Andrea Iannone può tirare un sospiro di sollievo: le autorità hanno disposto il dissequestro della sua Bentley Continental Supersports dopo la confisca prima della fine dello scorso anno da parte della Guardia di Finanza. La supercar dal valore di 400mila euro, che il pilota di Vasto si era regalato la scorsa estate, era stata sequestrata al confine Italia-Svizzera per un reato doganale. Una violazione che Iannone, che da diversi anni vive a Lugano ed è residente nel Canton Ticino, ha sempre assicurato di aver commesso per errore.

Annullato il sequestro della Bentley di Iannone

L’auto, con targa svizzera, può circolare nell’Unione Europea senza dover assolvere alle formalità doganali per un periodo massimo di sei mesi (anche non consecutivi) a decorrere dal primo ingresso nell’Ue. La vettura può però essere guidata esclusivamente dall’intestatario oppure da un’altra persona stabilita nel territorio doganale comunitario a condizione che a bordo ci sia sempre il proprietario del veicolo (o un suo parente fino al terzo grado). A bordo della Bentley di Iannone, invece, c’era soltanto il suo preparatore atletico, Stefano Falasca, al quale le Fiamme Gialle hanno comminato la violazione amministrativa che prevede il sequestro del veicolo.

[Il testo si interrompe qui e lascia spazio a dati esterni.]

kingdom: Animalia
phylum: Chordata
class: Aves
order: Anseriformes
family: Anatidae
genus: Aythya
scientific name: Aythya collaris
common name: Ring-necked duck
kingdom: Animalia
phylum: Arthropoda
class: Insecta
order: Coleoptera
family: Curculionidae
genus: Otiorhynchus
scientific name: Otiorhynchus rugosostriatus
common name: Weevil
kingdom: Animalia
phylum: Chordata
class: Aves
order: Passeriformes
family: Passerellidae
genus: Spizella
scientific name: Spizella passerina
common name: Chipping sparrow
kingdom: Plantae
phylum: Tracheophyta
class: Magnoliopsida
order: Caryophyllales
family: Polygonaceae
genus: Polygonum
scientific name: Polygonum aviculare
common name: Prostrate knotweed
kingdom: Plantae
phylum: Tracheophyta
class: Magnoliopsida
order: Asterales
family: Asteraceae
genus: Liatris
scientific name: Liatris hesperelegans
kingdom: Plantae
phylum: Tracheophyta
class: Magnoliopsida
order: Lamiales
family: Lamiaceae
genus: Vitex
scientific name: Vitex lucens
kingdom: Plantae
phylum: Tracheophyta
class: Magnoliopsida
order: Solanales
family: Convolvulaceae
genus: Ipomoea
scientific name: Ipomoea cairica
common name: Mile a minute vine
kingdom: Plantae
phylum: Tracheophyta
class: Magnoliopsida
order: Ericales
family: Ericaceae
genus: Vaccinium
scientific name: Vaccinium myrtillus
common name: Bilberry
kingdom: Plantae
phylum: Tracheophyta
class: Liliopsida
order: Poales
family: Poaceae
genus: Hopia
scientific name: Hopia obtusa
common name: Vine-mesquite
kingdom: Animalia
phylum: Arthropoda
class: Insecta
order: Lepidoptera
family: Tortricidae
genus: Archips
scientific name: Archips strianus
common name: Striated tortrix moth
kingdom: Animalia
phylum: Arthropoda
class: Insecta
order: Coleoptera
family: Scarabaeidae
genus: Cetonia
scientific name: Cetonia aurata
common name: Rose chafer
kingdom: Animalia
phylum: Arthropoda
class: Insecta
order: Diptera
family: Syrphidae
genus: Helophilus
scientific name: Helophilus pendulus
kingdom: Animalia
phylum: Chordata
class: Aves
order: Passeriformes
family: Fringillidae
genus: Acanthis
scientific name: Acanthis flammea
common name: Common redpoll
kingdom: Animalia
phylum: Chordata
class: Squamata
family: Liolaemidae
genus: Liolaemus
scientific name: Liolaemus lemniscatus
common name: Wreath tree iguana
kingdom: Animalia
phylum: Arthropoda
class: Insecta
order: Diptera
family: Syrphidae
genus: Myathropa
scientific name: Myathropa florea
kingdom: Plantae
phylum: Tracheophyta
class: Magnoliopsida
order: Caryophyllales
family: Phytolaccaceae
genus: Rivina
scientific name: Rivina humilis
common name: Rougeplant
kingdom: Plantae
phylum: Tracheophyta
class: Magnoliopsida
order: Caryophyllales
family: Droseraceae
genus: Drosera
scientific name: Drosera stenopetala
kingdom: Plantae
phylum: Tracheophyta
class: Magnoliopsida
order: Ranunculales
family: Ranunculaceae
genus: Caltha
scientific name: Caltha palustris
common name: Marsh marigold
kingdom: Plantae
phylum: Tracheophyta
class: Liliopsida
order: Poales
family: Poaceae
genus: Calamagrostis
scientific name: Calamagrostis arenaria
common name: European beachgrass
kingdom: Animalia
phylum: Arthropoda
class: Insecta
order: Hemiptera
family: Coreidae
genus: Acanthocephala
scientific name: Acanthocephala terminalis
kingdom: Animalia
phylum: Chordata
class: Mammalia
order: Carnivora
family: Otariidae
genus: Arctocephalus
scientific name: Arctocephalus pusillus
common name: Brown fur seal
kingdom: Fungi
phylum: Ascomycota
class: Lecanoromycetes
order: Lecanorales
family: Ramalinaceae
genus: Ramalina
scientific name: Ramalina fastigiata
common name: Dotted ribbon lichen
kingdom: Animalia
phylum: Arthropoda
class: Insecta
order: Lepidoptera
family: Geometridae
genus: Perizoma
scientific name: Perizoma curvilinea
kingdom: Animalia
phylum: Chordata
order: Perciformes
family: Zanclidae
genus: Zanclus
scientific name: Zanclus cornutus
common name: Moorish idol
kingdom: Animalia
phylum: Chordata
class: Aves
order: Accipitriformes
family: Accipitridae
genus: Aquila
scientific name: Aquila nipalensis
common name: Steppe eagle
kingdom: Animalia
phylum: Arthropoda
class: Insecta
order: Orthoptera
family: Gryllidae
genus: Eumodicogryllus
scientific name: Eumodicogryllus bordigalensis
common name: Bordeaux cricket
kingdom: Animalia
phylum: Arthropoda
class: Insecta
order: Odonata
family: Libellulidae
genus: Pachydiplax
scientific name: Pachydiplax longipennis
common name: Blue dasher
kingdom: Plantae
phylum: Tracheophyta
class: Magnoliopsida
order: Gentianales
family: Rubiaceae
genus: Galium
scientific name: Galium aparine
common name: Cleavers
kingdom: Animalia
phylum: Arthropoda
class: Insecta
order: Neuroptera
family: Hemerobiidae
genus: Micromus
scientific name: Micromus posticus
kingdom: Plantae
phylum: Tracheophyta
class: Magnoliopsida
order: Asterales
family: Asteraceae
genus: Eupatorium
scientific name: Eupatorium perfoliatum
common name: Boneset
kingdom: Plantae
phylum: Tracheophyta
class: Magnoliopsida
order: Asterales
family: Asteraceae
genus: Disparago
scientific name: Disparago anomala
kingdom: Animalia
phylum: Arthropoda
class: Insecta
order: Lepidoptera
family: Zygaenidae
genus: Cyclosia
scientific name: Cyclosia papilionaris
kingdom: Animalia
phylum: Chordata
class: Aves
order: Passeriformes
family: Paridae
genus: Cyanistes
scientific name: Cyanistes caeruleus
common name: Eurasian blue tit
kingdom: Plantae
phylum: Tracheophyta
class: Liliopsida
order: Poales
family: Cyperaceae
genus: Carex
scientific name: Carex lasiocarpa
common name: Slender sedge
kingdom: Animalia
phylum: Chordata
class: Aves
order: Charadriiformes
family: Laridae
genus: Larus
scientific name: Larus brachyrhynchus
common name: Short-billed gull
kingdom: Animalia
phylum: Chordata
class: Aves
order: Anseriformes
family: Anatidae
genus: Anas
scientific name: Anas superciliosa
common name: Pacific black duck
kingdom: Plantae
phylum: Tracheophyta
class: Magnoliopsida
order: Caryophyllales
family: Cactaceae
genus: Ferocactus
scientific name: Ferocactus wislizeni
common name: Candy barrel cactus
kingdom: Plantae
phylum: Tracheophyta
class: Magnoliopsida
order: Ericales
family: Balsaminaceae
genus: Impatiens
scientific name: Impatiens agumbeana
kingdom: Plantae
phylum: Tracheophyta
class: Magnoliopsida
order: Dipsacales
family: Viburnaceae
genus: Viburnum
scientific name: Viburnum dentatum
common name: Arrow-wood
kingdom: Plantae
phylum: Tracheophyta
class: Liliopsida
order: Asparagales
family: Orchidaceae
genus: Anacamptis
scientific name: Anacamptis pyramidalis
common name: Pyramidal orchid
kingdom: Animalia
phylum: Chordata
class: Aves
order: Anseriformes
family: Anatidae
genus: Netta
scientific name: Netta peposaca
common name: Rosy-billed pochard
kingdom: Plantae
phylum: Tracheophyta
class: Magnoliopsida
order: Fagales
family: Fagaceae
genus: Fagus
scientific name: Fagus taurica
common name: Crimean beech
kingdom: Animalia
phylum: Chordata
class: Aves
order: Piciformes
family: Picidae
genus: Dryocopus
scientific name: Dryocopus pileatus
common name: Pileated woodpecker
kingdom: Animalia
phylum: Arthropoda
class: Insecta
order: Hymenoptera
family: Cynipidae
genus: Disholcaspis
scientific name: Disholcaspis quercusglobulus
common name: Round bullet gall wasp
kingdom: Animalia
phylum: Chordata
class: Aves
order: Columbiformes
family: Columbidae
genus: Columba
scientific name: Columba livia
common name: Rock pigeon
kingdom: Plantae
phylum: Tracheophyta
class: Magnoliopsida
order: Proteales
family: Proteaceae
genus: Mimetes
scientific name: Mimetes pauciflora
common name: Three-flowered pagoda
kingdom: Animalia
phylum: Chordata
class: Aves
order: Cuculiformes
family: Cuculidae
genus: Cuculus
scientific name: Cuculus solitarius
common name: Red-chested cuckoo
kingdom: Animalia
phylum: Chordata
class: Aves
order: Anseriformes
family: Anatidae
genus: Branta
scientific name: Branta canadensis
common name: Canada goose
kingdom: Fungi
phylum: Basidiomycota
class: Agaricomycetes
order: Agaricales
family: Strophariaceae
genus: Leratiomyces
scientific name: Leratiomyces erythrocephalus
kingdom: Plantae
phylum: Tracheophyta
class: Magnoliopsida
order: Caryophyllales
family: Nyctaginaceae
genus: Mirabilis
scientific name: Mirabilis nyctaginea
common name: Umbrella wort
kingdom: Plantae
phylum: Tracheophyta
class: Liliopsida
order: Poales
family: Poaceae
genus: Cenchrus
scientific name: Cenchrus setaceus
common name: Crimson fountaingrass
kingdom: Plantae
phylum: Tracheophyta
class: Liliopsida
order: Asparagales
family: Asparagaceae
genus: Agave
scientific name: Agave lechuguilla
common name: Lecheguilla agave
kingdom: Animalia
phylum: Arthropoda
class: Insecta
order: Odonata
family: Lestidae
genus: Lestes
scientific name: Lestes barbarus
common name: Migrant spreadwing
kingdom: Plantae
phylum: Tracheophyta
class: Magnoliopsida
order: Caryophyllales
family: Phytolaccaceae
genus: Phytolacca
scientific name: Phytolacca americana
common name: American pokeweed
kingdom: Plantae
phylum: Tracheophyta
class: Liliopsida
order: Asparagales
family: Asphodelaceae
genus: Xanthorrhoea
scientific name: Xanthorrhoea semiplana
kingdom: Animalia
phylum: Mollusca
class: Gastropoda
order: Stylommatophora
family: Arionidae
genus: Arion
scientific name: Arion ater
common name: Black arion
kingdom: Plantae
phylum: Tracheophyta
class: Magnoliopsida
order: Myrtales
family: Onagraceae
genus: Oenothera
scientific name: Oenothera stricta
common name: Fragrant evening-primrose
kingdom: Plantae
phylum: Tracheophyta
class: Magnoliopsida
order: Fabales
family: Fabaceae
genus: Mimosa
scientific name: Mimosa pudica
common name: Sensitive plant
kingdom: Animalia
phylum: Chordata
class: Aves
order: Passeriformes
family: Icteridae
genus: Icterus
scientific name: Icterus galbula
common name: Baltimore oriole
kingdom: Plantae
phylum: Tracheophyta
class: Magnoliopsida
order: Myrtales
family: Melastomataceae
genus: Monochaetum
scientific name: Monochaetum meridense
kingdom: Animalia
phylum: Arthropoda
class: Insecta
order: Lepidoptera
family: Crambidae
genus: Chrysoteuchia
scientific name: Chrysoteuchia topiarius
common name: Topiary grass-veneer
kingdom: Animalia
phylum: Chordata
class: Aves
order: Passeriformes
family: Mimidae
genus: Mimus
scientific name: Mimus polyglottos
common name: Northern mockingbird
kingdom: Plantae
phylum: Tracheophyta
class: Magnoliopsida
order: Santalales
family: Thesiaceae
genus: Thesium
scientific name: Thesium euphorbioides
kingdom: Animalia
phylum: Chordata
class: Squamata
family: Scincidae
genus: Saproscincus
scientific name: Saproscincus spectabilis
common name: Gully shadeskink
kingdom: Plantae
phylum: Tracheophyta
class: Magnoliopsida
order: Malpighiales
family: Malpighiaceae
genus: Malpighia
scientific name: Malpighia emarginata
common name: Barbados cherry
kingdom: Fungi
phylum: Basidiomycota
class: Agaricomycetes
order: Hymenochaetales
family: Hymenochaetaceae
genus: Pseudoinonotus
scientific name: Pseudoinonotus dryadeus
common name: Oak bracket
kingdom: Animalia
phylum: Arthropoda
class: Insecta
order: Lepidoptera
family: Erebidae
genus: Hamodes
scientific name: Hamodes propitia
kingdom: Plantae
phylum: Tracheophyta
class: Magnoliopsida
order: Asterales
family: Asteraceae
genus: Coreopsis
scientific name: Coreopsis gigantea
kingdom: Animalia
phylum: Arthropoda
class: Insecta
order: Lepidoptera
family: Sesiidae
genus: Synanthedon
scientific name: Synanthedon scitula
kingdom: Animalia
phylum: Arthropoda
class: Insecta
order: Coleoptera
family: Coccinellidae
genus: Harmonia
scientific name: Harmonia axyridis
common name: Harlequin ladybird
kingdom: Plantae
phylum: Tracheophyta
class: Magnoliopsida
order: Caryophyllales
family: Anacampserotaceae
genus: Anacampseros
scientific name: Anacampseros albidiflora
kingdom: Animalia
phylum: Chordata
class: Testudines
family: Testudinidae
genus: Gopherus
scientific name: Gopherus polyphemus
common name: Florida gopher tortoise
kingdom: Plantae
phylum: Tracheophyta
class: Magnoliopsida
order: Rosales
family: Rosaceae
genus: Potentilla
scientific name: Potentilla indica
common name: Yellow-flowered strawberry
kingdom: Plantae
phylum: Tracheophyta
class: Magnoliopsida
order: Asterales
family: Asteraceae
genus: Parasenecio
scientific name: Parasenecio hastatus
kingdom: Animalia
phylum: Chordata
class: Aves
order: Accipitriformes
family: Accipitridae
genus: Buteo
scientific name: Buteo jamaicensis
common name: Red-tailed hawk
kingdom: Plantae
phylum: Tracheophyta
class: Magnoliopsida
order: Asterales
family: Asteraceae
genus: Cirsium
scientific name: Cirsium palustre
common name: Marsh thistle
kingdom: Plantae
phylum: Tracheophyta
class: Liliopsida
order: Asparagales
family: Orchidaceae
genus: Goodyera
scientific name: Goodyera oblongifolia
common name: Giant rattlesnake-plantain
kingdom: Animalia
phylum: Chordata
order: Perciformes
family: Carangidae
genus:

Motivo per cui il pilota MotoGP non ha avuto altra scelta che presentare ricorso al TAR per cercare di riavere indietro la supercar. Ricorso che, secondo quanto appreso da Speedweek.com, è stato accolto dai giudici che hanno annullato il sequestro del veicolo.

Andrea Iannone, 29 anni / Getty Images
in foto: Andrea Iannone, 29 anni / Getty Images

La stessa vettura era già balzata agli onori della cronaca per lo scherzo organizzato dalla trasmissione tv di Mediaset, Scherzi a Parte. Di rientro dalla Spagna per un GP, appena atterrato in aeroporto, Iannone – che all’epoca era ancora fidanzato con Belen Rodriguez – era stato informato del furto della Bentley, poco dopo ritrovata e in attesa di essere ritirata. Per recuperare il prezioso bolide, l’ex pilota Suzuki e attuale portacolori Aprilia aveva addirittura accettato di salire su una barca di notte, per raggiungere una chiatta al centro del Lago di Como, una circostanza impensabile vista la sua paura dell’acqua.